Así, Colombo empezó a armar el primer esbozo de lo que luego sería el team Nescafé: "En más o menos un año pude convencer a Bernardo para que se deje de golpear en el rugby y que se sume al tema de las carreras. El tercer integrante fue Juan Munster, quien ahora está en los Estados Unidos y de vez en cuando vuelve y participa en alguna competencia como el Tetra de Chapelco", explica.
Después de una carrera realizada en Olavarría, en 2000, los muchachos vieron que la cosa podía funcionar. La búsqueda de más miembros y de sponsors comenzó a ser tema de consideración, y así llegó Ramón, quien a su vez convenció a Jaime para sumarse en una exigencia en Salta.
El apoyo recibido por la empresa en la que Ramón y Fernando trabajan les dio una gran mano, ya que ellos les propusieron representar internamente a la marca que hoy llevan como nombre: "Eso fue fundamental para costearnos los viajes", agregan, agradecidos.
Y recuerdan la primera experiencia seria en conjunto: "Fue en las Cataratas del Iguazú y resultó una carrera muy dura. Muchos equipos abandonaron por problemas de hidratación y nosotros seguimos y terminamos sextos".
Después, se sucedieron destinos y anécdotas. Salta, Tucumán, El Calafate, San Martín de los Andes...
"Conocer lugares desde una óptica tan distinta como la de una carrera de aventura y estar con amigos son cosas que cuesta explicar. Pero lo que es seguro es que practicar este deporte nos unió más que nunca", explican convencidos.
Si algo dejan estas competencias, más allá del cansancio físico y algún resultado que cada team evaluará como malo o bueno, son las anécdotas. Todo equipo las tiene y las atesora en un lugar especial de la memoria y el corazón. Nescafé, obviamente, no es la excepción.
"Solemos recordarlas cuando nos juntamos a comer", dicen.

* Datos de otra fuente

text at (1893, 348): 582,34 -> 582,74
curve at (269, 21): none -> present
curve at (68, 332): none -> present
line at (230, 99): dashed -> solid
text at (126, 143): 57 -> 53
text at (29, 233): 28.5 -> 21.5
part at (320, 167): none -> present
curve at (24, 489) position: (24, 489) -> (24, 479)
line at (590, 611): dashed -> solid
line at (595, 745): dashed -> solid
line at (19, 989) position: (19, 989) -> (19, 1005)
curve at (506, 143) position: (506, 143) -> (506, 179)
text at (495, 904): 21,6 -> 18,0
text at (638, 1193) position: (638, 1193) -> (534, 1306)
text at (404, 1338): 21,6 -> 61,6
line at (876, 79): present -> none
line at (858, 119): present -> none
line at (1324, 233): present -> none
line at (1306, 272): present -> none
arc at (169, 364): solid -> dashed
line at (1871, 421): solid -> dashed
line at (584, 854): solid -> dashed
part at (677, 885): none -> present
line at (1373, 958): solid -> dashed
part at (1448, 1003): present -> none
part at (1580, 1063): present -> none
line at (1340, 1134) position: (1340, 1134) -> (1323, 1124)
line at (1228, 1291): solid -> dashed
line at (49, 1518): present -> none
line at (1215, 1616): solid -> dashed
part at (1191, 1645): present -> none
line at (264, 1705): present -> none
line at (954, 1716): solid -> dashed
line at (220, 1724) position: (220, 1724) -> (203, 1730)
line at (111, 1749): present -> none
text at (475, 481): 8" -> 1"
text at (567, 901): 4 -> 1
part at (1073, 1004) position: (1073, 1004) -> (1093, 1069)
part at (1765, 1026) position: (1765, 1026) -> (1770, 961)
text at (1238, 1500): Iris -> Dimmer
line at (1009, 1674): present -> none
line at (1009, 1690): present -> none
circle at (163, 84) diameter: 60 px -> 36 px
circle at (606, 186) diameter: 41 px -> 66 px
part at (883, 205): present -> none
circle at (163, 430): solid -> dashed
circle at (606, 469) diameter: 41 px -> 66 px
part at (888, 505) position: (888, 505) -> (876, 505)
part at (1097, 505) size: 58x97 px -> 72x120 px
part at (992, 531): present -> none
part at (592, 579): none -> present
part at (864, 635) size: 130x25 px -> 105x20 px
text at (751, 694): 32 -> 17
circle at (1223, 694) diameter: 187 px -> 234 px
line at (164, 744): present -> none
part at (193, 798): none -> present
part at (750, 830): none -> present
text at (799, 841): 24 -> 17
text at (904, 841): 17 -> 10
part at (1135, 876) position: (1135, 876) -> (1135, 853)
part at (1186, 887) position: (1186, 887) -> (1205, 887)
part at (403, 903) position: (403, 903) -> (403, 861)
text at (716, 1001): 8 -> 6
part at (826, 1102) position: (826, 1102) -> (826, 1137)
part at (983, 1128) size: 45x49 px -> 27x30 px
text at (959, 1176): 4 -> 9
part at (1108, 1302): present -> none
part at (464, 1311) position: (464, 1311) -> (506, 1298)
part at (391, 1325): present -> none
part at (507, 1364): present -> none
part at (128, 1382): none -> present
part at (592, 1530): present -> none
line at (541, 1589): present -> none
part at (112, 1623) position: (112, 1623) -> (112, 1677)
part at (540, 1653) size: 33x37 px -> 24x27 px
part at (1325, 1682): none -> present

Y disparan una: "Fue en Olavarría. Calculamos mal la comida y nos quedamos sin nada los tres al mismo tiempo en una durísima etapa de MTB. En un camino desolado apareció un camión lechero y lo atacamos como bandoleros. Le pedimos que nos diera alfajores, pero sólo tenía leche recién ordeñada, así que nos abrió la canilla y nos tiramos a beber como locos. El hombre no entendía nada: tres enfermos en calzas matándose por un sorbo de leche en el medio de la nada... Perdimos algunas posiciones y terminamos séptimos, pero conocimos una faceta interesante del ser humano: la desesperación en una situación extrema".
Le quedan muchas carreras por delante a este consistente team de la zona norte del Gran Buenos Aires. Seguramente, como consecuencia de ello, las anécdotas seguirán brotando, espontáneas. Pero la principal y más recurrente es la que les hizo entender, a fuerza de contratiempos y sacrificio, que correr en equipo no es otra cosa que lealtad a toda prueba. Y bien entendida.